#### Input

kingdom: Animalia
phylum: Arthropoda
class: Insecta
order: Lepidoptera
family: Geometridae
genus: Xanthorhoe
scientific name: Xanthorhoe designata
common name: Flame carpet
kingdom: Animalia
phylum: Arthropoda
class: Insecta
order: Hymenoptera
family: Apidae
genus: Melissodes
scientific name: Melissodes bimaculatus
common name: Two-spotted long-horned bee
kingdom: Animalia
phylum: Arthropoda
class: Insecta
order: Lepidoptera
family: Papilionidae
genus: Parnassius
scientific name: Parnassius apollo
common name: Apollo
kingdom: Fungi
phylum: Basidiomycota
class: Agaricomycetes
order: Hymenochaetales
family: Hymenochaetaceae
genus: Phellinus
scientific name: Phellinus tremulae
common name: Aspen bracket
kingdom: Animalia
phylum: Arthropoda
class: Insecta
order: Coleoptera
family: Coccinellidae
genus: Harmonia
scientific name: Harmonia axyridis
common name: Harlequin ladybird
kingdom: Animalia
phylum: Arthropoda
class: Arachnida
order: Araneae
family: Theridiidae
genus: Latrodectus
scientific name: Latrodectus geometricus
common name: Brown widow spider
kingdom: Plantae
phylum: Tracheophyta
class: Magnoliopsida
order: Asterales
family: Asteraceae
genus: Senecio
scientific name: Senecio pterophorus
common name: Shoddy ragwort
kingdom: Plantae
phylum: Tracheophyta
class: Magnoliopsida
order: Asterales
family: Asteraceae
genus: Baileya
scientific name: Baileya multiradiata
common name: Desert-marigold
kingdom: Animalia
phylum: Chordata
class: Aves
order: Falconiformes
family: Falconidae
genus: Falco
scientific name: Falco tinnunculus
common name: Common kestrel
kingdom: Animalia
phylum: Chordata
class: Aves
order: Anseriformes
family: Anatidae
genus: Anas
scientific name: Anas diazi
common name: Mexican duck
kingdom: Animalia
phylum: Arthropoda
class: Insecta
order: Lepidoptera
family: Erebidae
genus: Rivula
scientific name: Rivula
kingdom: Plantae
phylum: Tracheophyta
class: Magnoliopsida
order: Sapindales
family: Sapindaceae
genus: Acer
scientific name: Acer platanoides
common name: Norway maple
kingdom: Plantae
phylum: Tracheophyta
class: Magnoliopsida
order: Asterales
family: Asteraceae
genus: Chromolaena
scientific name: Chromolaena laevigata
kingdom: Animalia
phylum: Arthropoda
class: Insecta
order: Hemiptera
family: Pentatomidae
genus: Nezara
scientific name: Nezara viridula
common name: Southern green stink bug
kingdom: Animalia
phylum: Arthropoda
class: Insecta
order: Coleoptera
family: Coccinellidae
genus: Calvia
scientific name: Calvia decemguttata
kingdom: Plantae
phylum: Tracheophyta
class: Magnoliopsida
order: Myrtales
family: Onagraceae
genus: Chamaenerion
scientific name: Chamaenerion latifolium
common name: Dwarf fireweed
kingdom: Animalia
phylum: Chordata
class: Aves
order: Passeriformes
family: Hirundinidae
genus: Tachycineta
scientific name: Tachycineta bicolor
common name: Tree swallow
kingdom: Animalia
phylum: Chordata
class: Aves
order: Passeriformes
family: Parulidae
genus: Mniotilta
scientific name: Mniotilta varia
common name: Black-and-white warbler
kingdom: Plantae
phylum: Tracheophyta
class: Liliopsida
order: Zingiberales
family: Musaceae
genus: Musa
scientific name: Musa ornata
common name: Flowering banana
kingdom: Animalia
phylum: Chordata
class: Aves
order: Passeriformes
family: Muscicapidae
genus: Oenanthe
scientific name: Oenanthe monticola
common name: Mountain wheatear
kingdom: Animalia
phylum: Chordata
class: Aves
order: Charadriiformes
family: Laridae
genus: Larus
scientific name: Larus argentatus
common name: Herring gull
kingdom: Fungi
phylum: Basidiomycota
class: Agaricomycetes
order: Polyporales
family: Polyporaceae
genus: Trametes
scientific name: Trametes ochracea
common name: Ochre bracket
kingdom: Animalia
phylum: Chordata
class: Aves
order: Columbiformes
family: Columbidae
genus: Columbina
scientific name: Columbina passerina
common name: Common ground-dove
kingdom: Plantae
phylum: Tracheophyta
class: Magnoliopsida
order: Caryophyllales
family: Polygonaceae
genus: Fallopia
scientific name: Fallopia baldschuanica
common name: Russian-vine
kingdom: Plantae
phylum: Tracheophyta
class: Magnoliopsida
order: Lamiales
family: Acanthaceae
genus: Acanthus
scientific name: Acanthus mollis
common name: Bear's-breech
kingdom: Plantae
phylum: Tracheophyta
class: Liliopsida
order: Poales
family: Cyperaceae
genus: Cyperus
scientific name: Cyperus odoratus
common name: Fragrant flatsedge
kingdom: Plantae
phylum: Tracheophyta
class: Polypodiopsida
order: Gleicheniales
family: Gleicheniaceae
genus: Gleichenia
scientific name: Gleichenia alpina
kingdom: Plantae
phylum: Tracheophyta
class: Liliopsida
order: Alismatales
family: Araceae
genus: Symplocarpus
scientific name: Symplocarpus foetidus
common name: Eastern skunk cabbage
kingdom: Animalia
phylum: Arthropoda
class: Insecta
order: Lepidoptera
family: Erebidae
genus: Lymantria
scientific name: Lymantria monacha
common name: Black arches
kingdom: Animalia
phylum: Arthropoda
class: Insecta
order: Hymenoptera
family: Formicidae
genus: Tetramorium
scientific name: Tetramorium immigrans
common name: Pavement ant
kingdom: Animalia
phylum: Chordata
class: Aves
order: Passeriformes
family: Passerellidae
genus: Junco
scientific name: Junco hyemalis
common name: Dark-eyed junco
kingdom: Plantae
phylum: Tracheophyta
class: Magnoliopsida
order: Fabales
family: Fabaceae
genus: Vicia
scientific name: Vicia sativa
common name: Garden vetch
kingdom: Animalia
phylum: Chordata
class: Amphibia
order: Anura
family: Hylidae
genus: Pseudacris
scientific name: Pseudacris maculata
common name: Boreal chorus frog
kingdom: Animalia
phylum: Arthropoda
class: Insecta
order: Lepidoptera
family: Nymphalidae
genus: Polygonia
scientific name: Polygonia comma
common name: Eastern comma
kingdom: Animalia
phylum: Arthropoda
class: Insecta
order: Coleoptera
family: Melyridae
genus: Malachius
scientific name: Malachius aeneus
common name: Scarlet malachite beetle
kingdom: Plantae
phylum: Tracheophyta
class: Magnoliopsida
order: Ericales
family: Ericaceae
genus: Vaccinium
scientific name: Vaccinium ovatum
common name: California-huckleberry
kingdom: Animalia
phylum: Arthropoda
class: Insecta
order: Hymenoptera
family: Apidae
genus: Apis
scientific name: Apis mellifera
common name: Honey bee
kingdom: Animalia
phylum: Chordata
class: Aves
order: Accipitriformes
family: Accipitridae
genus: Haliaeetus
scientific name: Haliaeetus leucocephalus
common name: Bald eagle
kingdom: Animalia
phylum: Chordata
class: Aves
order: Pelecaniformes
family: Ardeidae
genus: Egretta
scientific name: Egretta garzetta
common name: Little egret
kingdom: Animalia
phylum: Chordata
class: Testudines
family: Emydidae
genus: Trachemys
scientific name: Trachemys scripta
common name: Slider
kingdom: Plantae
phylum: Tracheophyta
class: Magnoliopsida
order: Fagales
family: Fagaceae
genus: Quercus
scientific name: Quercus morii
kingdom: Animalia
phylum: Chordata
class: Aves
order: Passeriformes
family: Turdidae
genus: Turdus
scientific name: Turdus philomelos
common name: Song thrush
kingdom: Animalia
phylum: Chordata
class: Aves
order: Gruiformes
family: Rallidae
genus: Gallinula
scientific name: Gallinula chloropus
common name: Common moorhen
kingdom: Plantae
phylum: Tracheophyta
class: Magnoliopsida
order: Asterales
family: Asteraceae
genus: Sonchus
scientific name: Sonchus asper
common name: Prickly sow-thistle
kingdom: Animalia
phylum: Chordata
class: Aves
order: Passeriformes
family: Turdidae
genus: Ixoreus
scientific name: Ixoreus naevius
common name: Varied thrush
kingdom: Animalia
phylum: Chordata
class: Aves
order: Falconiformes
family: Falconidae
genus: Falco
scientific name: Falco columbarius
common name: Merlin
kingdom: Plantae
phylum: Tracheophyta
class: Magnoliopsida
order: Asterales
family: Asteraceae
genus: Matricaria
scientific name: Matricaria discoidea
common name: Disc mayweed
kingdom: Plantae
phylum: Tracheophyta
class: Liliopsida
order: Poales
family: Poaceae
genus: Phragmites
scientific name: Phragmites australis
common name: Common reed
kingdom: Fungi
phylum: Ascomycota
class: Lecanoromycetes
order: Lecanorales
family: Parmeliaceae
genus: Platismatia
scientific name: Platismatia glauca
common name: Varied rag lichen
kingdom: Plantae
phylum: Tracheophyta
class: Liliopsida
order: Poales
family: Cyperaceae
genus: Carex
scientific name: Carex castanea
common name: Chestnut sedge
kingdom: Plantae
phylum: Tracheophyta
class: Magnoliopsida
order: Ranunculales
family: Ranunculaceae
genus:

########

▶ Goal
Quote the data verbatim, starting at the line with "family: Sapindaceae" and continuing through the line with "family: Polyporaceae", both included.

▶ Written solution
family: Sapindaceae
genus: Acer
scientific name: Acer platanoides
common name: Norway maple
kingdom: Plantae
phylum: Tracheophyta
class: Magnoliopsida
order: Asterales
family: Asteraceae
genus: Chromolaena
scientific name: Chromolaena laevigata
kingdom: Animalia
phylum: Arthropoda
class: Insecta
order: Hemiptera
family: Pentatomidae
genus: Nezara
scientific name: Nezara viridula
common name: Southern green stink bug
kingdom: Animalia
phylum: Arthropoda
class: Insecta
order: Coleoptera
family: Coccinellidae
genus: Calvia
scientific name: Calvia decemguttata
kingdom: Plantae
phylum: Tracheophyta
class: Magnoliopsida
order: Myrtales
family: Onagraceae
genus: Chamaenerion
scientific name: Chamaenerion latifolium
common name: Dwarf fireweed
kingdom: Animalia
phylum: Chordata
class: Aves
order: Passeriformes
family: Hirundinidae
genus: Tachycineta
scientific name: Tachycineta bicolor
common name: Tree swallow
kingdom: Animalia
phylum: Chordata
class: Aves
order: Passeriformes
family: Parulidae
genus: Mniotilta
scientific name: Mniotilta varia
common name: Black-and-white warbler
kingdom: Plantae
phylum: Tracheophyta
class: Liliopsida
order: Zingiberales
family: Musaceae
genus: Musa
scientific name: Musa ornata
common name: Flowering banana
kingdom: Animalia
phylum: Chordata
class: Aves
order: Passeriformes
family: Muscicapidae
genus: Oenanthe
scientific name: Oenanthe monticola
common name: Mountain wheatear
kingdom: Animalia
phylum: Chordata
class: Aves
order: Charadriiformes
family: Laridae
genus: Larus
scientific name: Larus argentatus
common name: Herring gull
kingdom: Fungi
phylum: Basidiomycota
class: Agaricomycetes
order: Polyporales
family: Polyporaceae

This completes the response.